Another phase transition in the Axelrod model

TL;DR

This paper explores how changing the neighborhood size in Axelrod's cultural dissemination model reveals a new phase transition, complementing the known transition related to the number of traits, and provides a mean-field analysis.

Contribution

It introduces the effect of neighborhood radius variation on the Axelrod model and identifies a new phase transition, expanding understanding of its complex behavior.

Findings

Discovered a new phase transition at a critical neighborhood radius R.

Mapped a q -- R phase diagram for the model.

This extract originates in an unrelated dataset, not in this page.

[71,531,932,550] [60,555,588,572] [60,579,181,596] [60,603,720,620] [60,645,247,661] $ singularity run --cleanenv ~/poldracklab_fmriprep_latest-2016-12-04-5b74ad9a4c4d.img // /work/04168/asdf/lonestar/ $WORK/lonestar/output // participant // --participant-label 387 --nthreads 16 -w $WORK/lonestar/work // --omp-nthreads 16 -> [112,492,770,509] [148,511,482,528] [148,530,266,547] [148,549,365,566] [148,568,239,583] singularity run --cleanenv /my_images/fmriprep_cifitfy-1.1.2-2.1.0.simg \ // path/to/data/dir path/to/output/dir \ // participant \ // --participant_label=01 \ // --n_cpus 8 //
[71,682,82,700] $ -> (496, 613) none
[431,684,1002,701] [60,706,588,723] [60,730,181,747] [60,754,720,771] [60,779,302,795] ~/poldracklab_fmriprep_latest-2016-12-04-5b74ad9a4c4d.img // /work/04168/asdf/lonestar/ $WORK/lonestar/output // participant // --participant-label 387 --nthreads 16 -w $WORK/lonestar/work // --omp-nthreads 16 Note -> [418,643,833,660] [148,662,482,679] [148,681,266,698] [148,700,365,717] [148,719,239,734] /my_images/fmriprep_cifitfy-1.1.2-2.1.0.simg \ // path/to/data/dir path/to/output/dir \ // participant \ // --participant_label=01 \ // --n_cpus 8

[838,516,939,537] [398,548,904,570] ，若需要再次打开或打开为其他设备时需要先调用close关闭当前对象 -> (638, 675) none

Provided a mean-field approximation for infinite lattice analysis.

Abstract

Axelrod's model of cultural dissemination, despite its apparent simplicity, demonstrates complex behavior that has been of much interest in statistical physics. Despite the many variations and extensions of the model that have been investigated, a systematic investigation of the effects of changing the size of the neighborhood on the lattice in which interactions can occur has not been made. Here we investigate the effect of varying the radius R of the von Neumann neighborhood in which agents can interact. We show, in addition to the well-known phase transition at the critical value of q, the number of traits, another phase transition at a critical value of R, and draw a q -- R phase diagram for the Axelrod model on a square lattice. In addition, we present a mean-field approximation of the model in which behavior on an infinite lattice can be analyzed.